▶ Detalhes do exercício:
Copie, sem mudar nada, a parte do texto sobre crédito agrícola que vai de "O estudo do ISA apresenta" até "ideia do papel.".

▶ Texto para leitura:
··········
Vaz disse que o ministério está aberto a discutir o assunto com a sociedade civil, outros ministérios e os bancos. "Temos de abrir esse diálogo e construir soluções conjuntas" (ouça aqui a fala do secretário executivo do Mapa na oficina).

De acordo com Léa Vaz Cardoso, assessora de políticas públicas do ISA e organizadora da publicação, o objetivo do estudo e da oficina foi ampliar e amadurecer a discussão na sociedade civil sobre propostas que possam se transformar em políticas públicas concretas. "Nossa expectativa é que já para as próximas safras possamos ter uma diferenciação positiva para os produtores que empreendam práticas de conservação."

Estudo

O estudo do ISA apresenta o perfil do crédito agrícola no Brasil e avalia algumas linhas de crédito agroambientais, disponibilizadas por instituições como o Banco do Brasil e BNDES (Banco Nacional de Desenvolvimento Econômico e Social), analisando gargalos a sua operacionalização. As políticas agroambientais são aquelas com objetivo ambiental e destinadas ao produtor rural.

O livro aponta as razões da ineficiência dessas linhas. O levantamento foi feito com base em entrevistas a produtores e representantes de instituições bancárias (leia o resumo e a a íntegra do texto da publicação).

A necessidade de apoiar e premiar os produtores rurais que cumprem a legislação florestal e adotam práticas sustentáveis é hoje praticamente um consenso entre pesquisadores, técnicos, ambientalistas e lideranças do setor agropecuário. O desafio é como tirar a ideia do papel.

O estudo do ISA mostra, por exemplo, que na safra 2010-2011 foram desembolsados pelo BNDES em suas linhas agroambientais pouco mais de R$ 419 milhões. Parece muito, mas o total representa só 2,8% do crédito agrícola liberado pelo banco no período.

Além disso, esses R$ 419 milhões incluem todo os tipos de financiamentos previstos, como, por exemplo, para o plantio de florestas homogêneas (pinus e eucalipto). Para a recuperação de vegetação nativa, foi identificada apenas uma operação, no valor de R$ 557 mil ou 0,1% do total.

Os dados do Banco do Brasil, principal financiador do crédito rural, para a carteira de linhas de financiamento "florestais" indicam redução, tanto no volume de crédito (de cerca de R$ 250 milhões para pouco menos de R$ 232 milhões), quanto no número de contratos (de 3.376 para 2.670), entre as safras 2009-2010 e 2010-2011.

Nos municípios do Programa Arco Verde, aqueles da Amazônia que têm prioridade nas políticas de combate ao desmatamento, não foi identificado nenhum contrato concedido pelo Banco do Brasil nas linhas agroambientais no período de 2007-2008 a novembro de 2010. Apesar de haver restrição de crédito para produtores que não estão regularizados ambientalmente, não houve queda no montante de crédito agrícola convencional tradicional liberado na região entre 2008 e 2011.
··········
▶ Trechos de dados:

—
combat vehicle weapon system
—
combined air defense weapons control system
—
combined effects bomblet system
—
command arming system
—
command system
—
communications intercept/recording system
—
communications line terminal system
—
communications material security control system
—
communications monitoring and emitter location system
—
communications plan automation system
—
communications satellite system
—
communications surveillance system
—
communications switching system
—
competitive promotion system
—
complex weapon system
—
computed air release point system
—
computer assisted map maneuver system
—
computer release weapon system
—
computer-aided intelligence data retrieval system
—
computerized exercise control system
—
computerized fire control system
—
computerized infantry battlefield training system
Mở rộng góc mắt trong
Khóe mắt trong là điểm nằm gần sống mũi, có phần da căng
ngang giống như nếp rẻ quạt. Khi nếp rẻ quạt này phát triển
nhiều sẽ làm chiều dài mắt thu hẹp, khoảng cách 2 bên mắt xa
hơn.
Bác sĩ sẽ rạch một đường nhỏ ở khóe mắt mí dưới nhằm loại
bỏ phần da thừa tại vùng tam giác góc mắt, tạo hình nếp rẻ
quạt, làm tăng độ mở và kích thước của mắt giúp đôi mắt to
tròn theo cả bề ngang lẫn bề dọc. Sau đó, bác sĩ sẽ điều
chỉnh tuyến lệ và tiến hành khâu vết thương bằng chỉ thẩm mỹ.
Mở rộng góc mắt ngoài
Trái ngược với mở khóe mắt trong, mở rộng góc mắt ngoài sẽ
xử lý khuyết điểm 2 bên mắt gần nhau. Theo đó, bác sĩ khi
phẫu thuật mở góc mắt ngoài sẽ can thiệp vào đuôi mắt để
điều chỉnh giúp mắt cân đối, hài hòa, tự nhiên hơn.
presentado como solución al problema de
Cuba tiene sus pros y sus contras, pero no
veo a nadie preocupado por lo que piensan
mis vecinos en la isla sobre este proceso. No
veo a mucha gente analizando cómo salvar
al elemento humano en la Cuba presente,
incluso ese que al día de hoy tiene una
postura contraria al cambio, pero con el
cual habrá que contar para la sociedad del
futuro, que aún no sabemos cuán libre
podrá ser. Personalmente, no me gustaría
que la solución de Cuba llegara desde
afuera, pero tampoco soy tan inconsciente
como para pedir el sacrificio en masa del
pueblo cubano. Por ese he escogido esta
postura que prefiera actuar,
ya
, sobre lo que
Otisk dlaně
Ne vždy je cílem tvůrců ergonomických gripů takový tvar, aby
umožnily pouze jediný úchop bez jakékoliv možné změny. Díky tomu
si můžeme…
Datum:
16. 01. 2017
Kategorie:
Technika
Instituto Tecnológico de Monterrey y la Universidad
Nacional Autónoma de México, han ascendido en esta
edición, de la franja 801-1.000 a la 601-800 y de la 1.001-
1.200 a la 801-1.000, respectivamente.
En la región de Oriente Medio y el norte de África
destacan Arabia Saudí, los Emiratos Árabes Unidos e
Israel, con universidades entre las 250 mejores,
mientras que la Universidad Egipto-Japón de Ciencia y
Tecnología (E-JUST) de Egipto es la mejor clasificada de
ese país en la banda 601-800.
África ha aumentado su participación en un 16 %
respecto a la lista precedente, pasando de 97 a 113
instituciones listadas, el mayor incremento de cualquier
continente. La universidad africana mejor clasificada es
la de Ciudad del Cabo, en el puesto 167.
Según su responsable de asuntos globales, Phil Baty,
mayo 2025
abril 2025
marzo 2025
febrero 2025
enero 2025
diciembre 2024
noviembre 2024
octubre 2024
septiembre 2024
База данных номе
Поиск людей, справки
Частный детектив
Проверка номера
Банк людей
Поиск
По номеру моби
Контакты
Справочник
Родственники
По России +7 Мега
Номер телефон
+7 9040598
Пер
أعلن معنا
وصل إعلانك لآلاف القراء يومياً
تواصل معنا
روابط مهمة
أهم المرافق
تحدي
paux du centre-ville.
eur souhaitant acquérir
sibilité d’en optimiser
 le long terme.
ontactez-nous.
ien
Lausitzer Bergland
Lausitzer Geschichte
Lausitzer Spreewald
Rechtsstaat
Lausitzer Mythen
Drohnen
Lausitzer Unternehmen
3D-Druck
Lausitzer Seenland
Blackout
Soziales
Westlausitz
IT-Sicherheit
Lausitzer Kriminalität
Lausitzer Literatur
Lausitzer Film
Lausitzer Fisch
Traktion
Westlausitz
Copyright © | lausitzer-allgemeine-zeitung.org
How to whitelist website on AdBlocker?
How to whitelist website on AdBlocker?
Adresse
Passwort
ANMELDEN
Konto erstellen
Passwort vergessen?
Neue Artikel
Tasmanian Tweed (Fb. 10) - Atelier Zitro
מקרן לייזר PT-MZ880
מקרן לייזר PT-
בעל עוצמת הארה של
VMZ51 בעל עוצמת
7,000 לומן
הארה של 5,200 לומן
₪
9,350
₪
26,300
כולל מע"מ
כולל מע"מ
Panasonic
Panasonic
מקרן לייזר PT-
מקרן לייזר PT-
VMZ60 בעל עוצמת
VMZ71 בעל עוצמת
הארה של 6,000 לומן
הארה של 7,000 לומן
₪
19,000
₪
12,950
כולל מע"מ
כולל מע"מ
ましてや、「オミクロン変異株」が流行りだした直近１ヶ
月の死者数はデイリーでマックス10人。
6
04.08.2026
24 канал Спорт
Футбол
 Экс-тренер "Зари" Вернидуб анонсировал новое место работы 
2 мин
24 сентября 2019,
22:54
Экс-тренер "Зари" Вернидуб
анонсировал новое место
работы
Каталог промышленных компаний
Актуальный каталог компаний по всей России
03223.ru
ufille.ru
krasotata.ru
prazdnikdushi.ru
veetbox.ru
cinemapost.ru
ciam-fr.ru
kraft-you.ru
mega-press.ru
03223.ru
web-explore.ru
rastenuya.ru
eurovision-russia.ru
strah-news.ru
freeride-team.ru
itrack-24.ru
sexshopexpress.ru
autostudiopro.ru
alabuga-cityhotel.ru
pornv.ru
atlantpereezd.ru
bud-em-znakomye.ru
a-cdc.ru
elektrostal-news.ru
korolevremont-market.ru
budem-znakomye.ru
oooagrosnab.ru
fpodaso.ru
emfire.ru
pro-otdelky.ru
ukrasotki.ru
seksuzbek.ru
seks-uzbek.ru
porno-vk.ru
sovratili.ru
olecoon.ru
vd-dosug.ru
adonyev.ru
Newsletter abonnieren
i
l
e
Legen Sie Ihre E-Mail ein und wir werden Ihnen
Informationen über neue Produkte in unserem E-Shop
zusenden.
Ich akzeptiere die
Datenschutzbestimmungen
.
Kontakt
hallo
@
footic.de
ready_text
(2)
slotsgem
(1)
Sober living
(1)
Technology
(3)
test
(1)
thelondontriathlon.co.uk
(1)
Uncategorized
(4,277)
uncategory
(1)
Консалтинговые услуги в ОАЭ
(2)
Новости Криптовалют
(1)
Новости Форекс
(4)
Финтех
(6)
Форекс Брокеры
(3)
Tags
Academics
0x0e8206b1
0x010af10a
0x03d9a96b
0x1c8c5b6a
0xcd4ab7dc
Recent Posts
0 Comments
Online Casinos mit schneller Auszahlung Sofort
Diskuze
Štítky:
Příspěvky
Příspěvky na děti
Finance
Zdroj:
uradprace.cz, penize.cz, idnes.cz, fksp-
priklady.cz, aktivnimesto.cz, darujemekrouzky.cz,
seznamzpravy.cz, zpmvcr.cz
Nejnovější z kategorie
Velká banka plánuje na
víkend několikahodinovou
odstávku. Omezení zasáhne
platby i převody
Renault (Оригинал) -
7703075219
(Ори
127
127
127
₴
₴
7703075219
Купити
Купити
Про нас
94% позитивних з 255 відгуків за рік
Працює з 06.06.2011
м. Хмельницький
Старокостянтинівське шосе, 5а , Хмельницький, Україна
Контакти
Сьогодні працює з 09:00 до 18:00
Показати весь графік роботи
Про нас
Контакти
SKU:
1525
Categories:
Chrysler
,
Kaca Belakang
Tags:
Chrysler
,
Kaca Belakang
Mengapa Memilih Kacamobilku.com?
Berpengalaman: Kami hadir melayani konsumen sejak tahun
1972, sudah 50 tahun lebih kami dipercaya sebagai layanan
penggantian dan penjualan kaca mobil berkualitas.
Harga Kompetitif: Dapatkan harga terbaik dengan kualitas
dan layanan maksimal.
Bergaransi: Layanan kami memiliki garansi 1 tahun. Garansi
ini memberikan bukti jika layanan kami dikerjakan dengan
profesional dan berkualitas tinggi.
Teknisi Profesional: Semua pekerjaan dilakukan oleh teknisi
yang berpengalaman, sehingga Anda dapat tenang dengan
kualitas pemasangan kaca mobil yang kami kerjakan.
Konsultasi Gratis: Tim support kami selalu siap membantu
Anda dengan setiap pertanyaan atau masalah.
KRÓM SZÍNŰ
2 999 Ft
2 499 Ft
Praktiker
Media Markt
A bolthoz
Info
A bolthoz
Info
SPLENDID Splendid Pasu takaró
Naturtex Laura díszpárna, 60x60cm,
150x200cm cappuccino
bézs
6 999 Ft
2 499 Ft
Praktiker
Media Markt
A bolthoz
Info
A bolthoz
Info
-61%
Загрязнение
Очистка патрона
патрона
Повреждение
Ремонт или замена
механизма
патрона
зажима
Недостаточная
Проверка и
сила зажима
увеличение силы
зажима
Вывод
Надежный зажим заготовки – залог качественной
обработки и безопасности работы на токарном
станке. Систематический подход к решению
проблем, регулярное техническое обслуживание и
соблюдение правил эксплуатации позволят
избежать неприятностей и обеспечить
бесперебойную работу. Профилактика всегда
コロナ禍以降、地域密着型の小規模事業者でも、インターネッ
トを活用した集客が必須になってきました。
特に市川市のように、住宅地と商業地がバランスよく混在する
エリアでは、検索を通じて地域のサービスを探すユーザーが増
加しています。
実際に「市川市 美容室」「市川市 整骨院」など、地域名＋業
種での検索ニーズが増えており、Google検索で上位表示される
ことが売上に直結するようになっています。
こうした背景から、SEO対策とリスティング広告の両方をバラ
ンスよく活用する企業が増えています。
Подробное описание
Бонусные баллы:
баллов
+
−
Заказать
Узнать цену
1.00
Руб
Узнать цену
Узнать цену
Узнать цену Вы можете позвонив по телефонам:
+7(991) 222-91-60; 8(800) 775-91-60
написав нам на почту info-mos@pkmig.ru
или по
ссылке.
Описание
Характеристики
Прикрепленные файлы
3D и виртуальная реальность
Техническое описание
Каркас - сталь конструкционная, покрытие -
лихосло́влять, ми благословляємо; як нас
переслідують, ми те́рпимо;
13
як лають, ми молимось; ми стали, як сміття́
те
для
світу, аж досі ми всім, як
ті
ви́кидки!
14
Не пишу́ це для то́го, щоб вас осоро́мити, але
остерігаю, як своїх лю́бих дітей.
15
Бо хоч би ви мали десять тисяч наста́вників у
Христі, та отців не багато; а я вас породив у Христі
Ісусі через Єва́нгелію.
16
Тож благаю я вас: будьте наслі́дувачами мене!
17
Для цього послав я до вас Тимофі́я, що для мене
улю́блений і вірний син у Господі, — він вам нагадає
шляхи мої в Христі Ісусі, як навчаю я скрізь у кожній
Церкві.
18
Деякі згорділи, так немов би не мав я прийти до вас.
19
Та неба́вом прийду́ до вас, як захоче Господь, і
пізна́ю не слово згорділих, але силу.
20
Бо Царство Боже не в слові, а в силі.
··········
▶ Resposta abaixo:
O estudo do ISA apresenta o perfil do crédito agrícola no Brasil e avalia algumas linhas de crédito agroambientais, disponibilizadas por instituições como o Banco do Brasil e BNDES (Banco Nacional de Desenvolvimento Econômico e Social), analisando gargalos a sua operacionalização. As políticas agroambientais são aquelas com objetivo ambiental e destinadas ao produtor rural.

O livro aponta as razões da ineficiência dessas linhas. O levantamento foi feito com base em entrevistas a produtores e representantes de instituições bancárias (leia o resumo e a a íntegra do texto da publicação).

A necessidade de apoiar e premiar os produtores rurais que cumprem a legislação florestal e adotam práticas sustentáveis é hoje praticamente um consenso entre pesquisadores, técnicos, ambientalistas e lideranças do setor agropecuário. O desafio é como tirar a ideia do papel.